## [Goal of the exercise]
Among the lines of the records below, copy those that hold the word "text".

## [Listed records]
+ + + + +

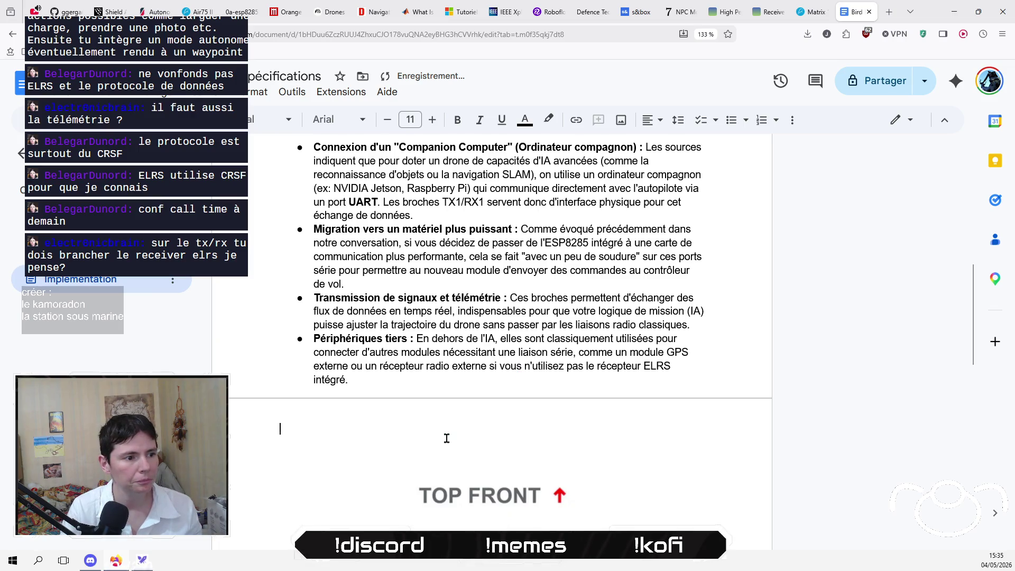
key(Return)
key(Return)
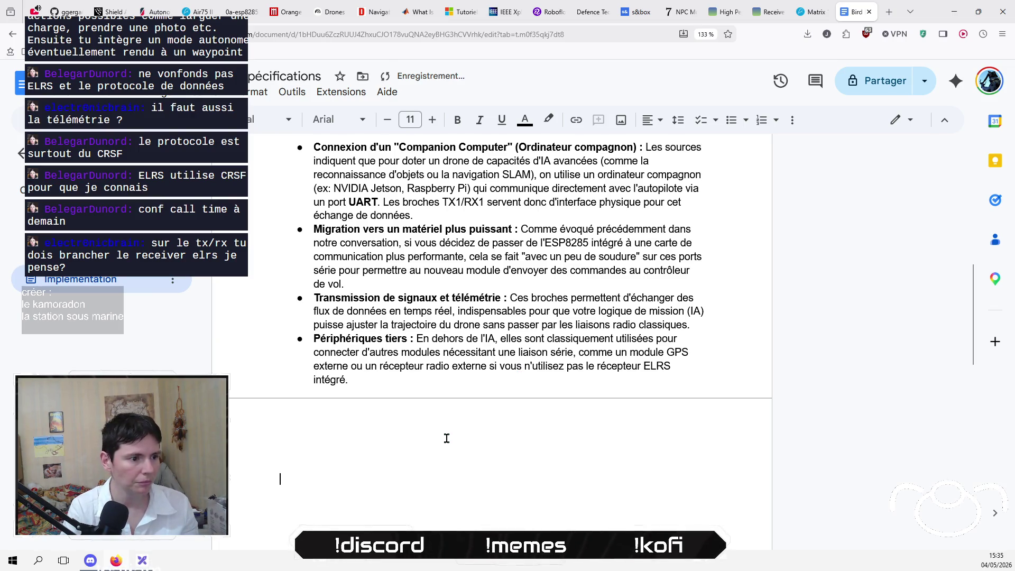
scroll(446, 438, down, 5)
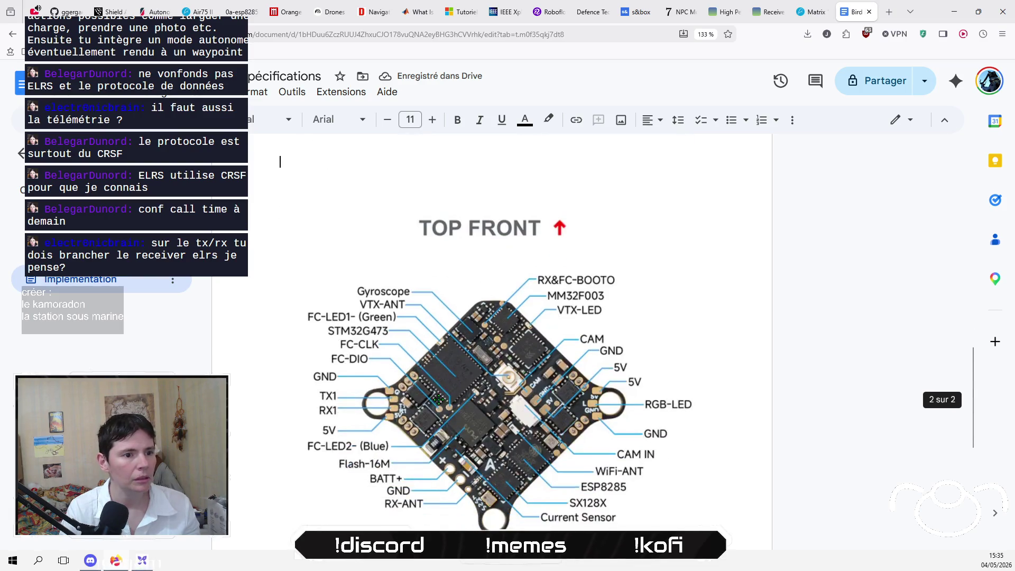
key(Return)
key(Return)
text(La a)
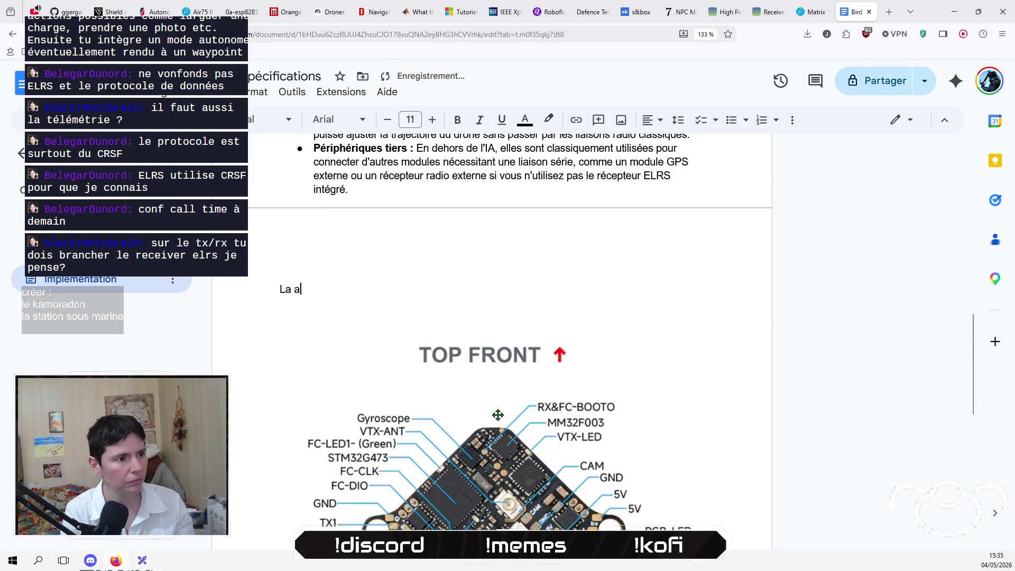
key(BackSpace)
text(flitht)
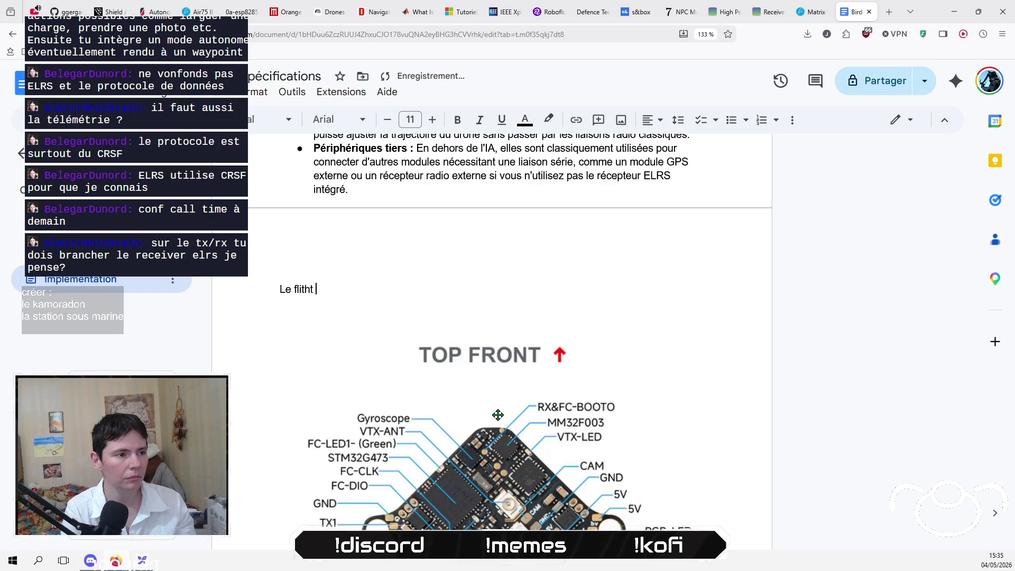
key(BackSpace)
key(BackSpace)
key(BackSpace)
text(ontr)
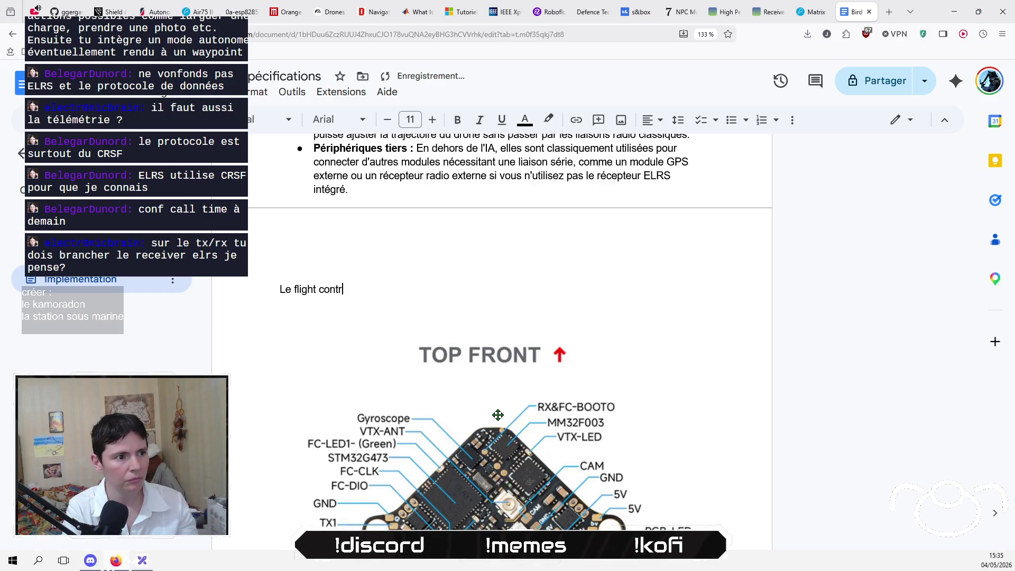
text(oler du drone)
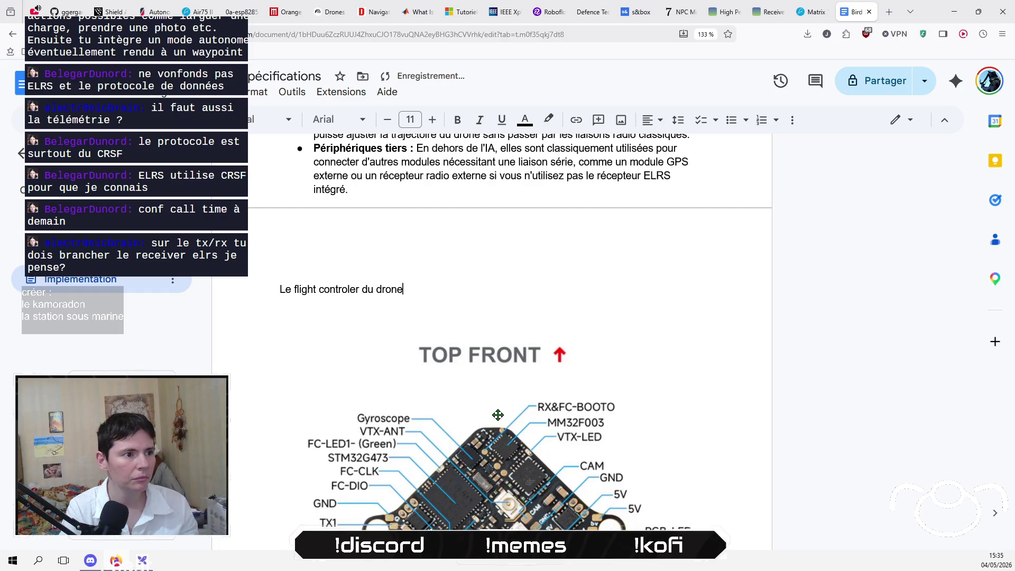
key(shift+Home)
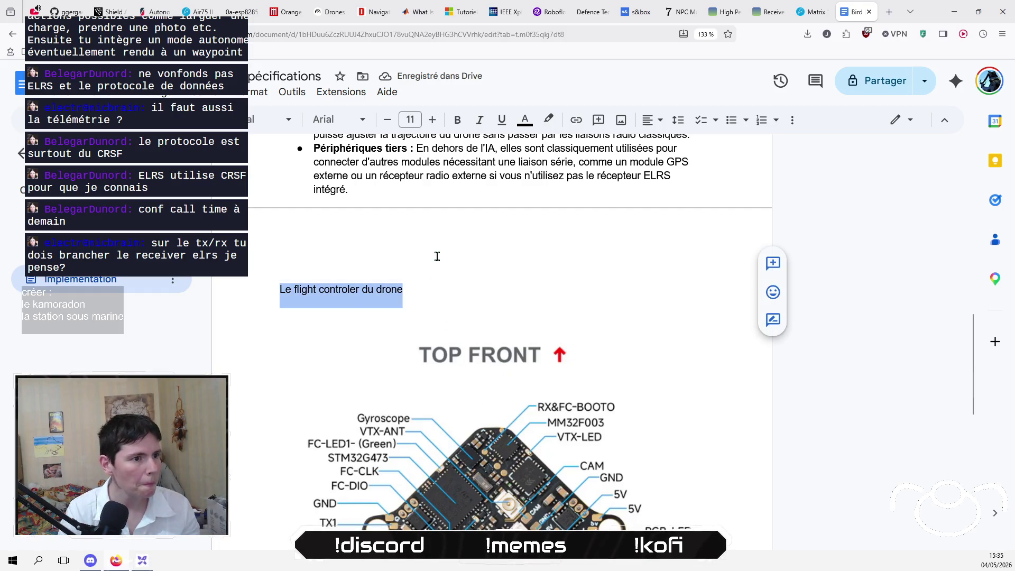
click(437, 256)
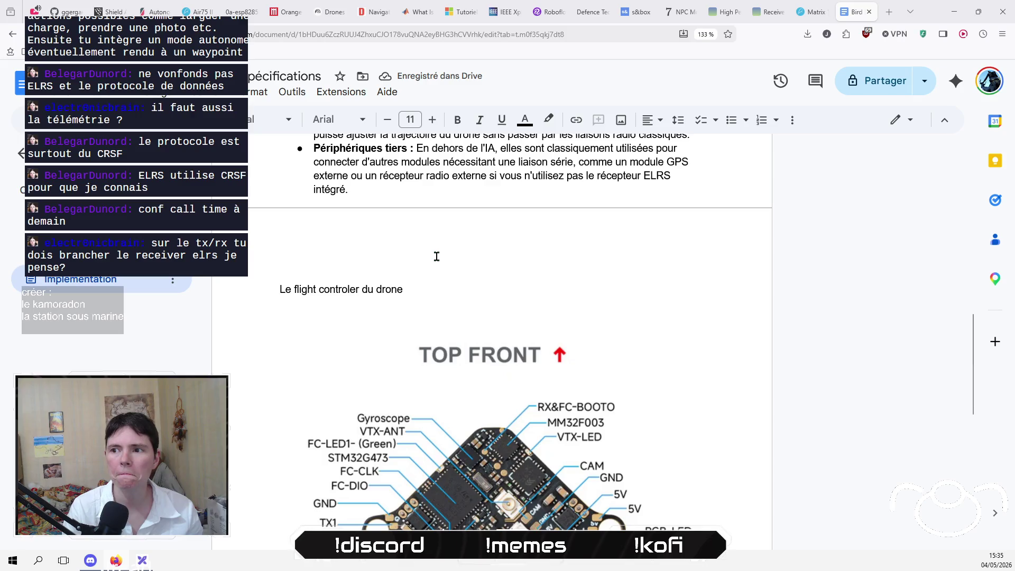
Check the Drones notebook's pending UART1 video answer, then open a new browser tab.
click(324, 17)
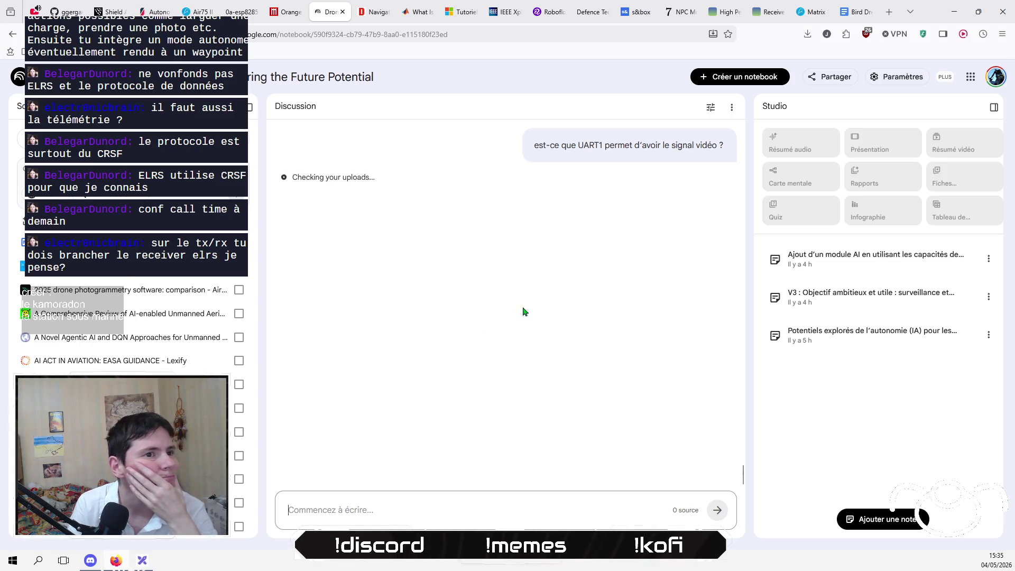
click(889, 12)
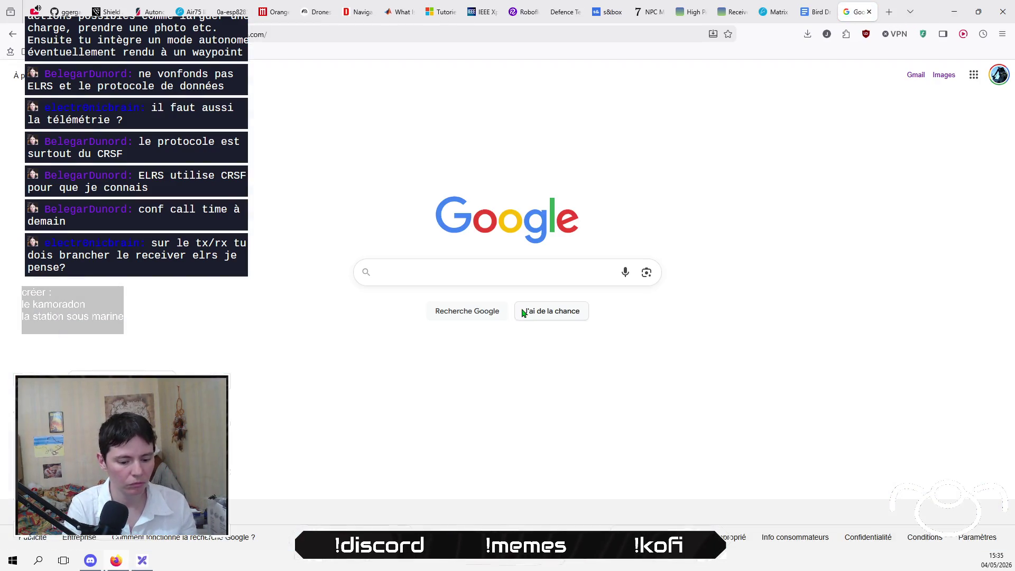
Search Google for 'UART1 video signal' and open the serial communication video result.
text(UART1 video sig)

+ + + + +

## [Solution]
text(La a)
text(flitht)
text(ontr)
text(oler du drone)
text(UART1 video sig)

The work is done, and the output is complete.